▶ **Actividades propuestas**
1/ Reproduce sin cambios la parte del texto sobre la Santa Cruz que empieza en las palabras "La fiesta de" y termina después de "Santo, bajo el signo de la Santa Cruz.".
2/ Escribe la continuación del texto sobre la Santa Cruz a partir de su última oración.

La fiesta de la Santa Cruz el 14 de septiembre nos da la pauta cada año para el inicio del curso cristiano: bajo el signo de la Santa Cruz. No empezamos nuestras actividades por una programación comercial o de marketing, por unos objetivos marcados que hemos de revisar como la cuenta de resultados empresarial. Empezamos el curso cristiano en el nombre del Padre, y del Hijo y del Espíritu Santo, bajo el signo de la Santa Cruz.
La Santa Cruz para el cristiano no es una carga pesada e insoportable, que hemos de arrastrar resignados. La Santa Cruz es el sufrimiento vivido con amor, y nos lleva a asumir los trabajos de cada día con esa dimensión más profunda, la dimensión redentora. Viene a ser como las Cruces de mayo. Después de haber celebrado el tiempo penitencial de Cuaresma y Semana Santa y de haber participado en el triunfo glorioso del Señor resucitado, miramos la Cruz con otros ojos. Entendemos por la fe que en la Cruz está nuestra salvación, y vemos que ese leño seco ha florecido. Vemos que la aspereza de la vida está suavizada por la esperanza de un fruto de vida eterna, que ya comienza en esta vida.

▶ **Datos de entrada**

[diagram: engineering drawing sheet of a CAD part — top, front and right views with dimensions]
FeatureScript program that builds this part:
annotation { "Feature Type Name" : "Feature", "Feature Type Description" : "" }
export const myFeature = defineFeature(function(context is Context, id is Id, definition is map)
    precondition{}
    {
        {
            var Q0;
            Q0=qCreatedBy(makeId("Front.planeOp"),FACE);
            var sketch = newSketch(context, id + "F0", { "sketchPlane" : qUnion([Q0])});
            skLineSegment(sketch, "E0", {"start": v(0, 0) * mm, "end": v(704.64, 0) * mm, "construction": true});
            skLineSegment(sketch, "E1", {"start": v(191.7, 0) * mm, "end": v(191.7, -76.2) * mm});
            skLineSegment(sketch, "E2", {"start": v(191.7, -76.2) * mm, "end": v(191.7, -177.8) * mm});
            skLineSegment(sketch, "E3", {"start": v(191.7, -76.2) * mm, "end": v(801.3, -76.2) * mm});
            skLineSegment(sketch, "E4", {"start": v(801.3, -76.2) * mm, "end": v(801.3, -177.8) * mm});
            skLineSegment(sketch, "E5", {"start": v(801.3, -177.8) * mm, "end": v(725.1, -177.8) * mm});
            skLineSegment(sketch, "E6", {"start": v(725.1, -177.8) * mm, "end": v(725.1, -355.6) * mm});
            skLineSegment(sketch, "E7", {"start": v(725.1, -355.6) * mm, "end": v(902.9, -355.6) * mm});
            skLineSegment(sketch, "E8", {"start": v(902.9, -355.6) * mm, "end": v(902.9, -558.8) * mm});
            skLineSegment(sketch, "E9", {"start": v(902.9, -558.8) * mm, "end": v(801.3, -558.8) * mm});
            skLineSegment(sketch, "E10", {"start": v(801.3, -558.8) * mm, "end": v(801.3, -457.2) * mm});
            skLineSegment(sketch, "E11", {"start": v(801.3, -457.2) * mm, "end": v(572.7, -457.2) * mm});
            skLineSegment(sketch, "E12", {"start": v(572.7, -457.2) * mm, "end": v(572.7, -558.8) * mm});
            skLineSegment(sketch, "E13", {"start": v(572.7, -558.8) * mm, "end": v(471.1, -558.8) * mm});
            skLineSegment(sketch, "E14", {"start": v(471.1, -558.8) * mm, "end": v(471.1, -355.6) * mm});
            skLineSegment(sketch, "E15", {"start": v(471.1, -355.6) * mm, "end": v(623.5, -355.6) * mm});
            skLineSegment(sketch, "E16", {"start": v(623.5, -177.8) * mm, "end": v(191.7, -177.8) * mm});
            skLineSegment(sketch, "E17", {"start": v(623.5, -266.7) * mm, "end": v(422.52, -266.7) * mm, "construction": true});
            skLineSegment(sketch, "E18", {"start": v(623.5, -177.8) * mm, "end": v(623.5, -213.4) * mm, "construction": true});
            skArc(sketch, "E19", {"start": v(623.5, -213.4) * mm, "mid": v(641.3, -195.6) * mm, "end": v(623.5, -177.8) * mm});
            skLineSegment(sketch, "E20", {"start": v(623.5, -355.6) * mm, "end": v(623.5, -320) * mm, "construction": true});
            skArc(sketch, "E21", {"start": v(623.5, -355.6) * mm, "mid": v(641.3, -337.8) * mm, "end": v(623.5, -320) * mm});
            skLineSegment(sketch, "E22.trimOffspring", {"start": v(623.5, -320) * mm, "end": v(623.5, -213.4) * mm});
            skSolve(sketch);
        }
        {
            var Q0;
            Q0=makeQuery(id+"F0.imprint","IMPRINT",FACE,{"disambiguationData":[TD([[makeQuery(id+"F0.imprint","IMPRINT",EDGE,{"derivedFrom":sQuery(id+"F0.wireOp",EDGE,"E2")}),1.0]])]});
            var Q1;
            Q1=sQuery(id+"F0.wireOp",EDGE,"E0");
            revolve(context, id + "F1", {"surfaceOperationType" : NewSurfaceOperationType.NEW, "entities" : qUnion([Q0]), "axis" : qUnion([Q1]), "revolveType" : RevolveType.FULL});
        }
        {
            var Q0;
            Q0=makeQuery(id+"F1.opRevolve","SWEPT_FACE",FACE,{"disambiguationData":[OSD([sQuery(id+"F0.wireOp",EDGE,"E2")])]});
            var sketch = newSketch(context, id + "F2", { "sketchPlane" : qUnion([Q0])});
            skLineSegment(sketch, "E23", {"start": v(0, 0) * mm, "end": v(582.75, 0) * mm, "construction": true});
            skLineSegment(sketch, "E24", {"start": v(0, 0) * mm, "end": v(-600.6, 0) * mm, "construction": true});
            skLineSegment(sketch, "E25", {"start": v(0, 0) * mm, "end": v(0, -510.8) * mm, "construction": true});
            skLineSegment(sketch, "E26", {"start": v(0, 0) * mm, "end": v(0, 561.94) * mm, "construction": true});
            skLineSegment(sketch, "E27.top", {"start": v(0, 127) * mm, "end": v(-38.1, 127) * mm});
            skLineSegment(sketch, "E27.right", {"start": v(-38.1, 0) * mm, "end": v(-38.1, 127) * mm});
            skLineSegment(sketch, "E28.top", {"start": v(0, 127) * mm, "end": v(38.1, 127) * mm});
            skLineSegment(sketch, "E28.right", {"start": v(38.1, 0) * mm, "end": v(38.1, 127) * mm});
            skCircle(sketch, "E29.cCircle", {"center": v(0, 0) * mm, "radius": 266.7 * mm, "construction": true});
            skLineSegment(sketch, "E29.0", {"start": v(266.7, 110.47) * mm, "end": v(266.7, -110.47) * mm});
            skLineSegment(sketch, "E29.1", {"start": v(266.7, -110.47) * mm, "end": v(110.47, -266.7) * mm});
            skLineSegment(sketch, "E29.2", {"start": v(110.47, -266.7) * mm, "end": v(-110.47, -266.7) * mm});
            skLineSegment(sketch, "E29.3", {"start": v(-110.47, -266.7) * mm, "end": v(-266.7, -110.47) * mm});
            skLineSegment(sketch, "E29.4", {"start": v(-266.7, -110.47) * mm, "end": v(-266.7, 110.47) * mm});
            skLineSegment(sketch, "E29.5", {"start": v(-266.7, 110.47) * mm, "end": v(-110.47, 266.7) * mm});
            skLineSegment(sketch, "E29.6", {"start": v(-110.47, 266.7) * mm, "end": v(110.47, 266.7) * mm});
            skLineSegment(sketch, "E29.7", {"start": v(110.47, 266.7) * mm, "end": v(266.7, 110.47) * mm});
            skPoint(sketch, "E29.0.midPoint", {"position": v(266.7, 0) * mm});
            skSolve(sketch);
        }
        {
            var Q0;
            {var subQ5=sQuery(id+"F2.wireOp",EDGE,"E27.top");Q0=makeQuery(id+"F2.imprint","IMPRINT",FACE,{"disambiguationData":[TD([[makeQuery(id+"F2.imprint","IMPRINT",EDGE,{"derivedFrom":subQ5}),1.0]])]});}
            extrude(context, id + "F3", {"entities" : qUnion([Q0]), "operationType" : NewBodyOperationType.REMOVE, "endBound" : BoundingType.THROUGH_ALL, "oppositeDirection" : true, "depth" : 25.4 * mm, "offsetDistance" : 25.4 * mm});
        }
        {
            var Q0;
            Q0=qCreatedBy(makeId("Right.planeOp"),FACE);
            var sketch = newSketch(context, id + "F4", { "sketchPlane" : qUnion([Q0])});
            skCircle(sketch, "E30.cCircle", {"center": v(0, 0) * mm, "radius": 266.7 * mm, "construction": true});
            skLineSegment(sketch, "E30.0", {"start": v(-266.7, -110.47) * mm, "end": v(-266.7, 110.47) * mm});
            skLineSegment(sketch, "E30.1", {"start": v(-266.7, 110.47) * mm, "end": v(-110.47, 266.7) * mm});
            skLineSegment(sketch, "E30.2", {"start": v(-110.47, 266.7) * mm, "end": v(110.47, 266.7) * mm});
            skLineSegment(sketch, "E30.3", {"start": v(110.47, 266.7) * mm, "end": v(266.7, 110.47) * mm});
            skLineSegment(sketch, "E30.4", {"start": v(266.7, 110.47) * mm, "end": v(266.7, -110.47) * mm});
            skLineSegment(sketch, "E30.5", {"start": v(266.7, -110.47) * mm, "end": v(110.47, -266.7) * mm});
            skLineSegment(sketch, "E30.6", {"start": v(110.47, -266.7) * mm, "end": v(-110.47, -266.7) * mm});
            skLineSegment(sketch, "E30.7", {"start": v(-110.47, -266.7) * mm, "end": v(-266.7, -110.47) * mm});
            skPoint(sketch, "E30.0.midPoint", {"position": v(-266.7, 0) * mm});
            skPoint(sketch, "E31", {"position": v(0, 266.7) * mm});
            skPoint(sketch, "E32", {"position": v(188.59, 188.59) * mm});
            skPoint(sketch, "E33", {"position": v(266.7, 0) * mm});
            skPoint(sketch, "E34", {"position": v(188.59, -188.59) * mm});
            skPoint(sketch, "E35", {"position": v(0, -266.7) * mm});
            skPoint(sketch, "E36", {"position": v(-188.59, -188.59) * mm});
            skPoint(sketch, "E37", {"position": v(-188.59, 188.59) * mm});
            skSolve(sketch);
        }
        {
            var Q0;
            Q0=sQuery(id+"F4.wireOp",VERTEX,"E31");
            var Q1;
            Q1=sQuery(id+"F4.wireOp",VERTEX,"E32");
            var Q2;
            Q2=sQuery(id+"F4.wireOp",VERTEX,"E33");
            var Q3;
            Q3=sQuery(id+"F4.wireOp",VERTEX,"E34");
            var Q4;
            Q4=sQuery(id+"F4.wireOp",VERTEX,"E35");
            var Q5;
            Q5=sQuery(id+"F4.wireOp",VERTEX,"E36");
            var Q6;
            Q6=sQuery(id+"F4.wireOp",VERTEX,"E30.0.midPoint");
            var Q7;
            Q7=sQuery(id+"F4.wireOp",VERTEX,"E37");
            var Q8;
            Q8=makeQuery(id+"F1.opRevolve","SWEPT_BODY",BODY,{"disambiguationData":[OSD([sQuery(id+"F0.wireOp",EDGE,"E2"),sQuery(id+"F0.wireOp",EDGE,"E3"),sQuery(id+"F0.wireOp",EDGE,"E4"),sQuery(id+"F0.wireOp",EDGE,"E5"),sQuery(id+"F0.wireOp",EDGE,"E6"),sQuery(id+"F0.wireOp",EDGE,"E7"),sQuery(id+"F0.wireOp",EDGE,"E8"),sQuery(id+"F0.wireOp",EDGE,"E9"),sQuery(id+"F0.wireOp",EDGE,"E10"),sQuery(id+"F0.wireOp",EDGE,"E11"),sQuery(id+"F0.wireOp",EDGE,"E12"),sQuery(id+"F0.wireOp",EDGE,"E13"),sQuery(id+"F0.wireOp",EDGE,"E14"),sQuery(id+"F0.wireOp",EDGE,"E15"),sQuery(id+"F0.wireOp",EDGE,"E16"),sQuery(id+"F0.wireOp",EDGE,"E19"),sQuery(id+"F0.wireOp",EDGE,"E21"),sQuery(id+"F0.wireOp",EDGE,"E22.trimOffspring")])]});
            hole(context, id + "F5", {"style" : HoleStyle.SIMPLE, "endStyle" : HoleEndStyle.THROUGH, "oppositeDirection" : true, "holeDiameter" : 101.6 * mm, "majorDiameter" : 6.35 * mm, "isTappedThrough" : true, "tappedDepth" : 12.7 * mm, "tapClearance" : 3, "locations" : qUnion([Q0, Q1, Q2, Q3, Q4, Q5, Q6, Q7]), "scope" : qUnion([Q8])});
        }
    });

▶ **Respuestas**
1/
La fiesta de la Santa Cruz el 14 de septiembre nos da la pauta cada año para el inicio del curso cristiano: bajo el signo de la Santa Cruz. No empezamos nuestras actividades por una programación comercial o de marketing, por unos objetivos marcados que hemos de revisar como la cuenta de resultados empresarial. Empezamos el curso cristiano en el nombre del Padre, y del Hijo y del Espíritu Santo, bajo el signo de la Santa Cruz.

2/
La fiesta de la Santa Cruz es una invitación a vivir más unidos a Cristo, porque “sin mí no podéis hacer nada” (Jn 15,5), compartiendo sus sufrimientos y revestidos de sus sentimientos. La fiesta de la Santa Cruz nos abre un horizonte lleno de esperanza, porque nos habla de una eficacia que no viene de nuestras obras, sino de la fuerza redentora de la muerte y resurrección del Señor. Cuando el Viernes Santo adoramos, abrazamos y besamos la Cruz de Cristo, en el día de su muerte redentora, no estamos haciendo un teatro. Estamos reconociendo y adorando un misterio que nos desborda y que al mismo tiempo nos abraza con amor, estamos haciendo un acto de aceptación de que en este misterio está la salvación del mundo.
Sí, mirando ese estandarte de la Cruz de Cristo, somos curados de tantos egoísmos que nos encierran en nosotros mismos y nos alejan de Dios y de los demás. Mirando la Cruz de Cristo, somos elevados a otro nivel en el que aprendemos a dar la vida, como hizo Él. Mirando la Cruz de Cristo, no nos echa para atrás el sufrimiento ajeno, sino que nos sentimos movidos a compartirlo solidariamente con quienes tienen más necesidad que nosotros. A nadie le gusta sufrir, ni en carne propia ni al verlo en su alrededor. Sólo la mirada a Cristo crucificado nos da la perspectiva nueva de mirar este mundo dolorido con otros ojos, con ojos de misericordia sanadora.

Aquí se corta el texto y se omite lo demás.